The cleanest solution is to pass additional arguments using closure:

def make_topic_word(topic_words):
     return udf(lambda c: label_maker_topic(c, topic_words))

df = sc.parallelize([(["union"], )]).toDF(["tokens"])

(df.withColumn("topics", make_topic_word(keyword_list)(col("tokens")))
    .show())

This doesn't require any changes in keyword_list or the function you wrap with UDF. You can also use this method to pass an arbitrary object. This can be used to pass for example a list of sets for efficient lookups.

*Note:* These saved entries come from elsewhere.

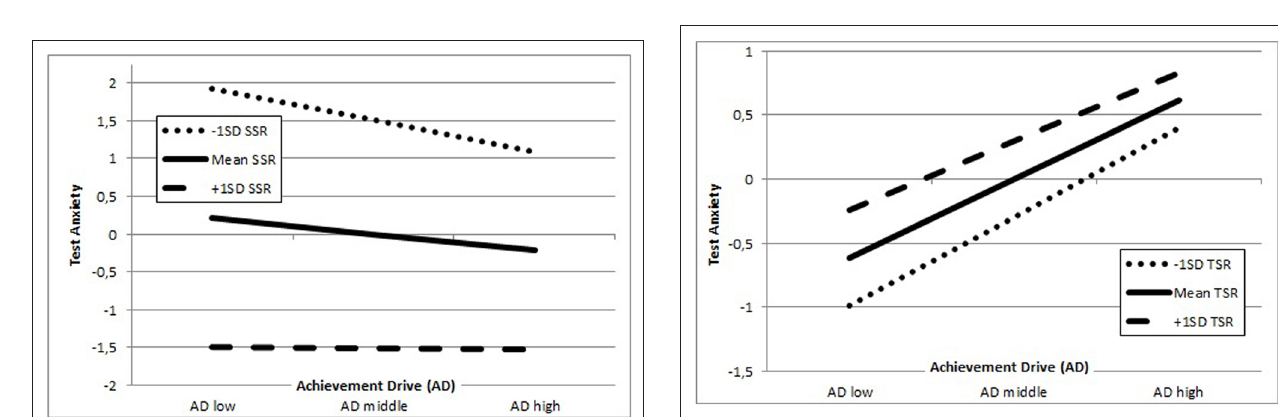
perceive their relationship with other students to be, the less they report feelings of TX.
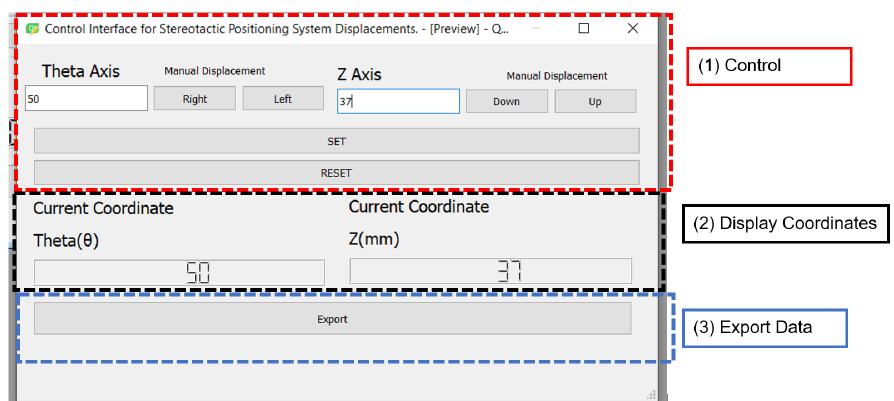
Figure 10. Graphical user interface implemented for preliminary tests of the stereotactic positioning system, showing the sections (1) control displacement, (2) display coordinates, and (3) data export.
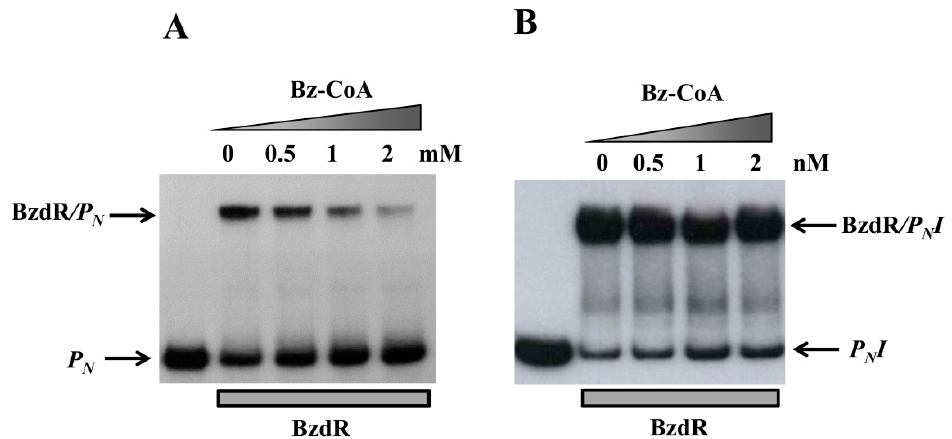
Figure 5. Gel retardation analysis of BzdR binding to the P N ( A ) or the P N I promoter ( B ). Gel retardation analysis was performed as described in Section 2.8 by using 10 nM purified His 6 -BzdR in the presence of increasing concentrations (from 0 to 2 mM) of benzoyl-CoA (Bz-CoA). The free P N probe and the BzdR / P N complex ( A ) or P N I probe and the BzdR / P N I complex ( B ) are indicated by arrows.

If you want to use your current UDF and pass topic_words directly you'll have to convert it to a column literal first:

from pyspark.sql.functions import array, lit

ks_lit = array(*[array(*[lit(k) for k in ks]) for ks in keyword_list])
df.withColumn("ad", topicWord(col("tokens"), ks_lit)).show()

Depending on your data and requirements there can alternative, more efficient solutions, which don't require UDFs (explode + aggregate + collapse) or lookups (hashing + vector operations).

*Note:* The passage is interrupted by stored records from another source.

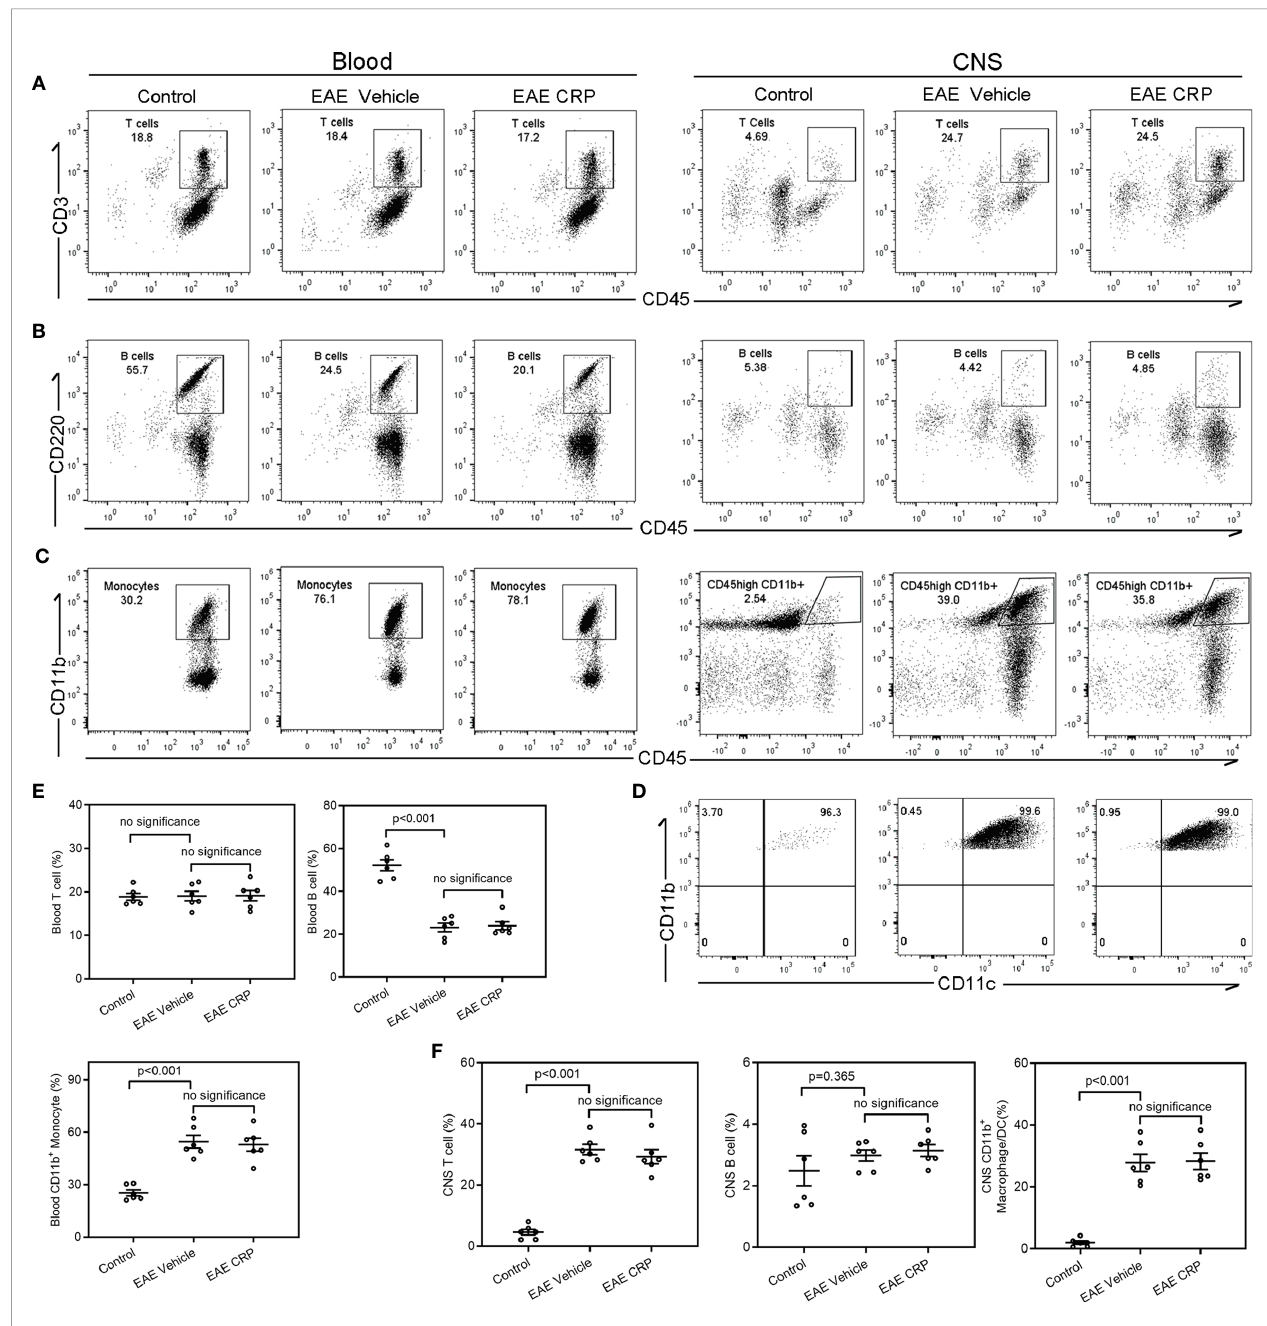
FIGURE 3 | Analysis of immune cell composition of blood and CNS during the effector phase of EAE in WT mice.Flow cytometry of T cells (A) , B cells (B) and monocytes (C) in the blood and CNS from WT control mice, WT EAE vehicle mice and WT EAE CRP mice (n = 6). (D) The CNS-in fi ltrating CD45 high CD11b + myeloid cells were proved to be CD11b + CD11c + DCs. (E) The quantitative and statistical analyses of the immune cells in blood were presented (n = 6). (F) The quantitative and statistical analyses of the immune cells in CNS were presented (n = 6). Data are presented as mean ± SEM; p < 0.05 was considered statistically signi fi cant. ns, no signi fi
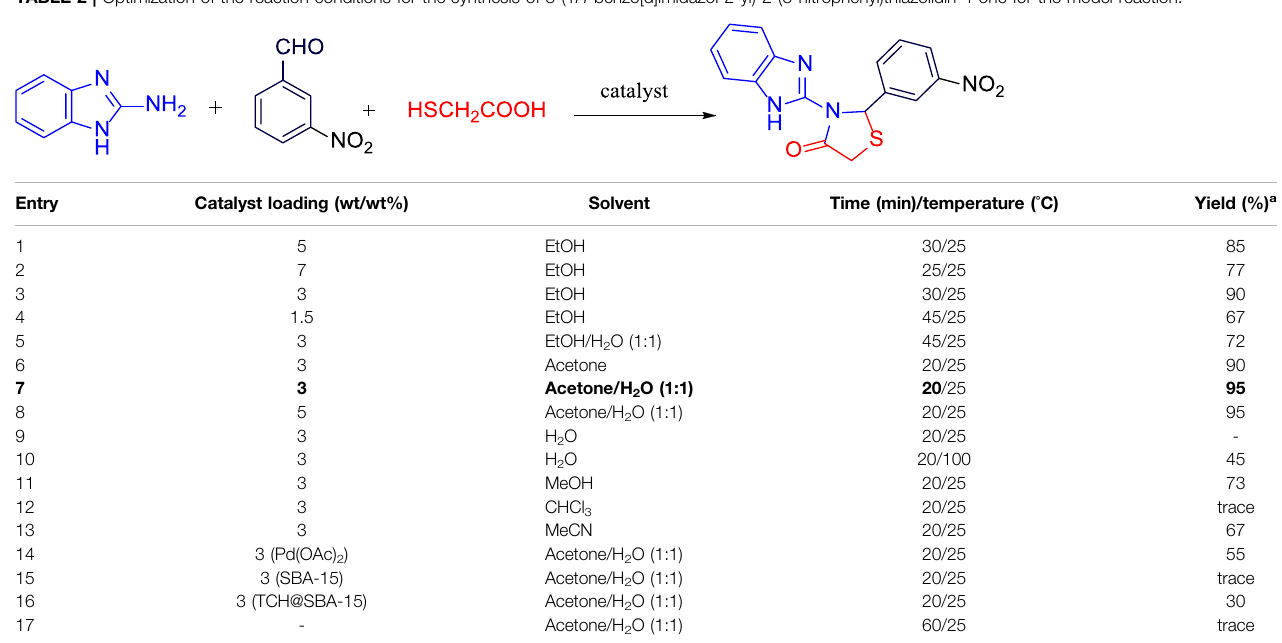
TABLE 2 | Optimization of the reaction conditions for the synthesis of 3-(1 H -benzo[d]imidazol-2-yl)-2-(3-nitrophenyl)thiazolidin-4-one for the model reaction.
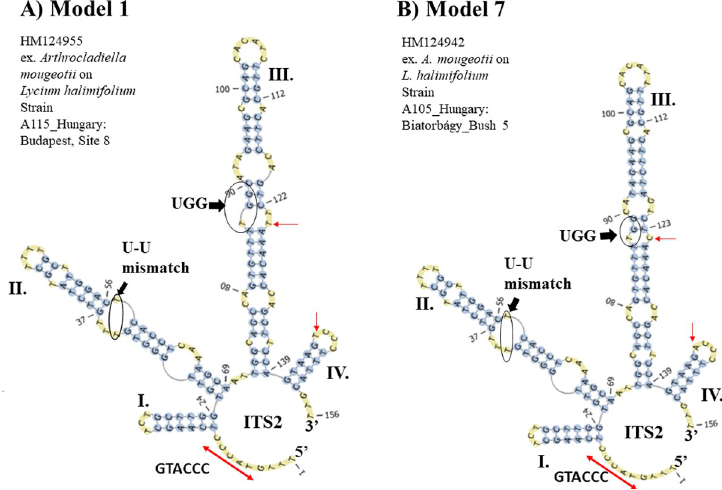
Fig 5. The most common ITS2 S2 (Model 1) found in the Ampelomyces population. (A) The ITS2 S2 Model 1 derived from Ampelomyces extracted from seven PM genera. (B) The ITS2 S2 Model 7 derived from Ampelomyces extracted from A . mougeotii . Compared to Model 1, Model 7 contains several nucleotide substitutions. Specifically, nucleotides cytosine and uracil in helices III and IV, respectively of Model 1 are present as uracil and thymine in the helices III and IV, respectively of Model 7; (red arrows indicate nucleotide substitutions). The helices are indicated by Roman numerals (I–IV). The following shared ITS2 features are shown in black arrows and circles: (1) a U-U mismatch on helix II and (2) the UGG motif on helix III. A single-stranded ring between helices I and IV is indicated with red left right arrows. It comprises the sequence GTACCC or � UACCC when T is substituted with U. The structures were directly folded and modelled using the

The following works fine where any external parameter can be passed to the UDF (a tweaked code to help anyone)

topicWord=udf(lambda tkn: label_maker_topic(tkn,topic_words),StringType())
myDF=myDF.withColumn("topic_word_count",topicWord(myDF.bodyText_token))

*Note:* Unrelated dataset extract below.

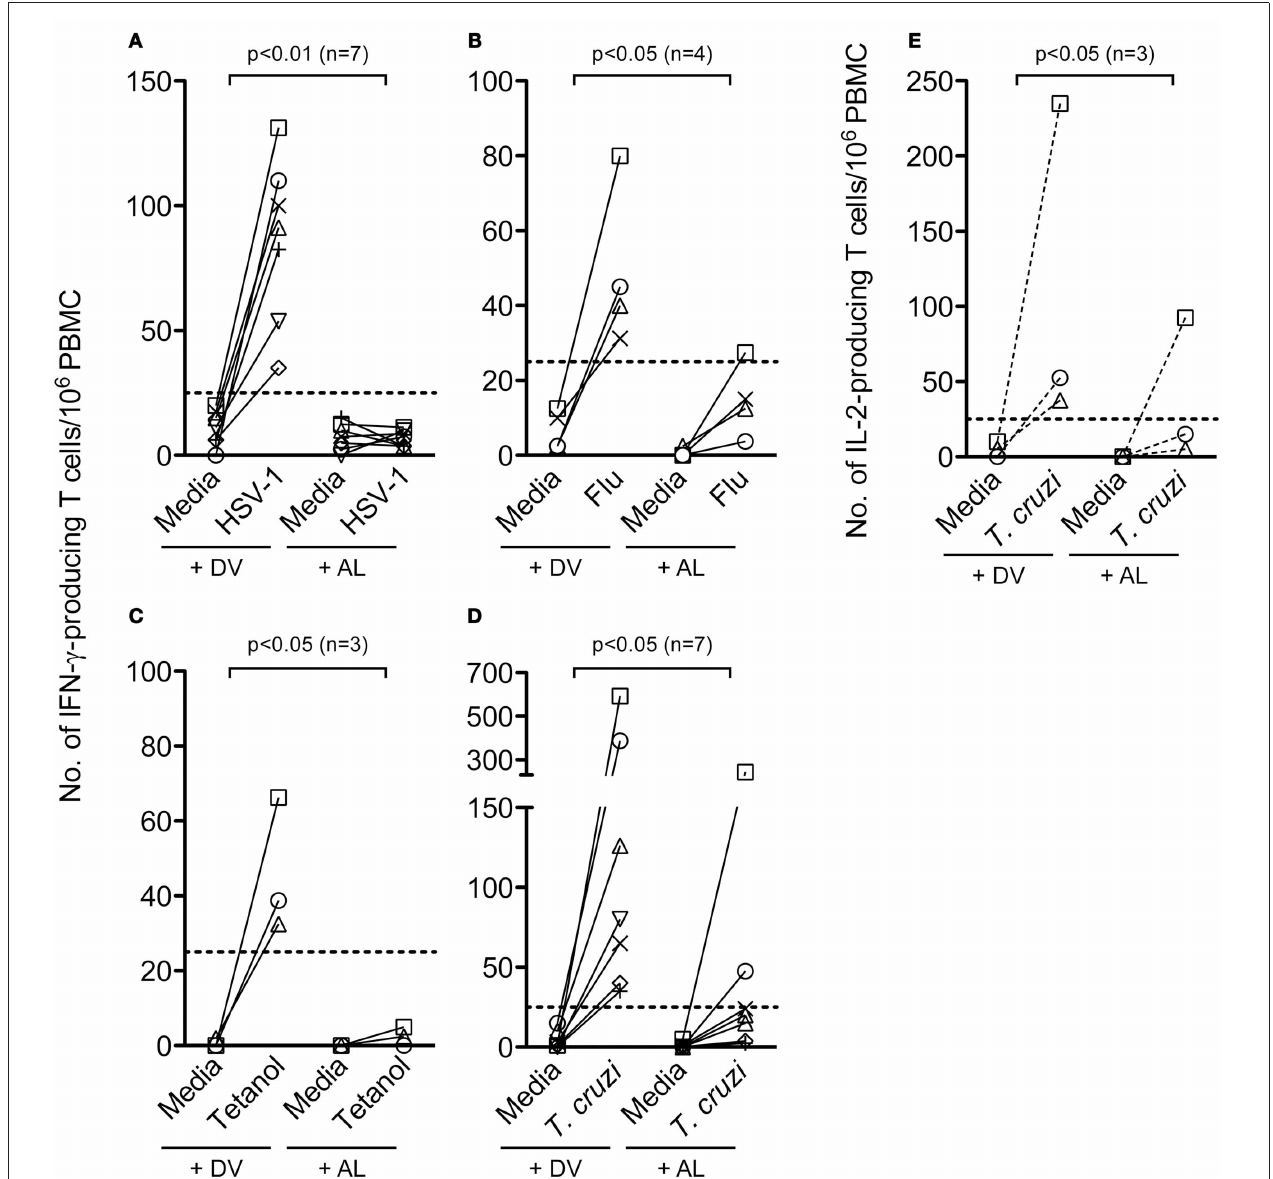
FIGURE 5 | Allopurinolattenuatesantigen-specificactivation-drivenIFN- γ and IL-2 production by human T cells. PBMC from healthy donorswere stimulatedwithfullviralparticlesfromHSV-1 (A) ,aFlu-derivedpeptidepool (B) , tetanus toxoid (C) , or cultured in the absence of antigen stimulation (media),in the presenceof allopurinol( + AL, 300 μ g/ml) or drug vehicle alone ( + DV) for 18–20h, and the numberof IFN- γ -secretingor IL-2-secreting (E) T cells were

The keyword_list list should be broadcasted to all the nodes in the cluster if the list is big. I'm guessing zero's solution works because the list is tiny and is auto-broadcasted. It's better to explicitly broadcast in my opinion to leave no doubts (explicitly broadcasting is required for bigger lists).

keyword_list=[
    ['union','workers','strike','pay','rally','free','immigration',],
    ['farmer','plants','fruits','workers'],
    ['outside','field','party','clothes','fashions']]

def label_maker_topic(tokens, topic_words_broadcasted):
    twt_list = []
    for i in range(0, len(topic_words_broadcasted.value)):
        count = 0
        #print(topic_words[i])
        for tkn in tokens:
            if tkn in topic_words_broadcasted.value[i]:
                count += 1
        twt_list.append(count)

    return twt_list

def make_topic_word_better(topic_words_broadcasted):
    def f(c):
        return label_maker_topic(c, topic_words_broadcasted)
    return F.udf(f)

df = spark.createDataFrame([["union",], ["party",]]).toDF("tokens")
b = spark.sparkContext.broadcast(keyword_list)
df.withColumn("topics", make_topic_word_better(b)(F.col("tokens"))).show()

Here's what'll be outputted:

+------+---------+
|tokens|   topics|
+------+---------+
| union|[0, 0, 0]|
| party|[0, 0, 0]|
+------+---------+

Note that you need to call value to access the list that's been broadcasted (e.g. topic_words_broadcasted.value). It's a difficult implementation, but important to master because a lot of PySpark UDFs rely on a list or dictionary that's been broadcasted.